In other words, the behavior of a virus sized object in normal thermal conditions is so predictable by looking at the mean behavior, that you could claim that a virus does that behavior (as opposed to saying there's random variance around that behavior), and be credited with a "discovery" in the physics community sense.

Now if you had a large object in a known quantum state, you might be able to interact with it in a way which exhibits that quantumness in a way that wasn't predictable classically. However, this is an extreme corner case. We don't know how to put such a large object into a specific quantum state with current technology, and the particular interactions which exhibit this behavior (rather than collapsing back onto the classical behaviors) would be narrow indeed.

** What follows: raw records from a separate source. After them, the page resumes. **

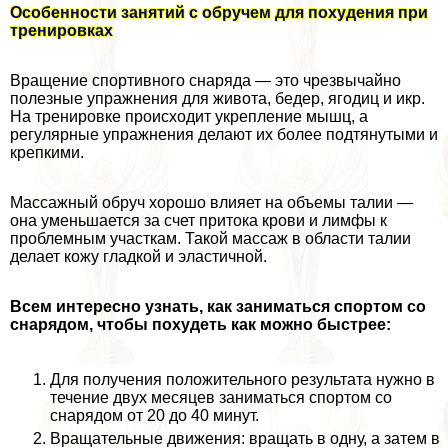
Особенности занятий с обручем для похудения при
тренировках
Вращение спортивного снаряда — это чрезвычайно
полезные упражнения для живота, бедер, ягoдиц и икр.
На тренировке происходит укрепление мышц, а
регулярные упражнения делают их более подтянутыми и
крепкими.
Массажный обруч хорошо влияет на объемы талии —
она уменьшается за счет притока крови и лимфы к
проблемным участкам. Такой массаж в области талии
делает кожу гладкой и эластичной.
Всем интересно узнать, как заниматься спортом со
снарядом, чтобы похудеть как можно быстрее:
Для получения положительного результата нужно в
течение двух месяцев заниматься спортом со
снарядом от 20 до 40 минут.
Вращательные движения: вращать в одну, а затем в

We currently do not believe large organisms need to be modeled in that way, although there are a handful who argue there may be small-scale quantum behaviors in the brain.

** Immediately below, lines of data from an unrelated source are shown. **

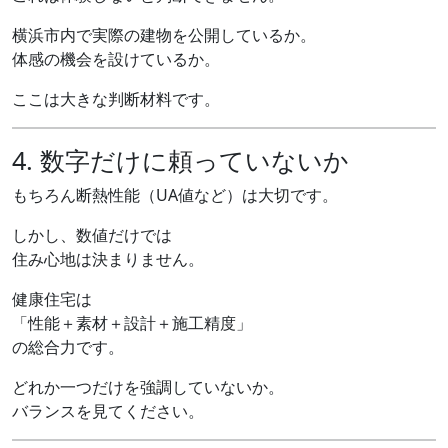
横浜市内で実際の建物を公開しているか。
体感の機会を設けているか。
ここは大きな判断材料です。
4. 数字だけに頼っていないか
もちろん断熱性能（UA値など）は大切です。
しかし、数値だけでは
住み心地は決まりません。
健康住宅は
「性能＋素材＋設計＋施工精度」
の総合力です。
どれか一つだけを強調していないか。
バランスを見てください。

As in the case of Schrodinger's Cat, any macroscopic object can be put in a superposition of quantum states. The difficult part is to prove it by experiment. The only way to prove that an object is in a superposition of quantum states is to produce a large number of identical objects in the same identical superposition, and perform measurements on all of them. However, it is nearly impossible to force a complex object like a virus - or a cat - into a known quantum state, much less force it into a given superposition of known quantum states; so to produce a large number of such objects that are all in precisely the same superposition of states is, at least with respect to today's technology, effectively impossible.

The current mainstream physics hypothesis is that quantum mechanics is the underlying level of reality from which all other physics models/theories emerge.

In this view the answer is yes, ultimately one wavefunction should describe the whole universe theoretically, and some fancy models/theories have evolved based on such a premise, as the many worlds interpretation. So a superposition of two viruses should be in a single wavefunction will show quantum effects.

The difference between model/theory and experiment is that experimental errors limit the ability to measure these quantum effects in the laboratory. Considering that avogadro's number is $$NA = 6.02214076×10^{23} mol{^−1}$$ and our experiments have the accuracy of a few decimal places one does not expect quantum effects to show above nanometer dimensions.

It is true though that quantum effects appear macroscopically in superfluidity and superconductivity. Thus there is speculation about superconductivity in brain,for example. In my opinion this type of research has a better chance of finding quantum mechanical effects with living organisms than experiments with viruses, that are in the region of decoherence as far as our measurements can go.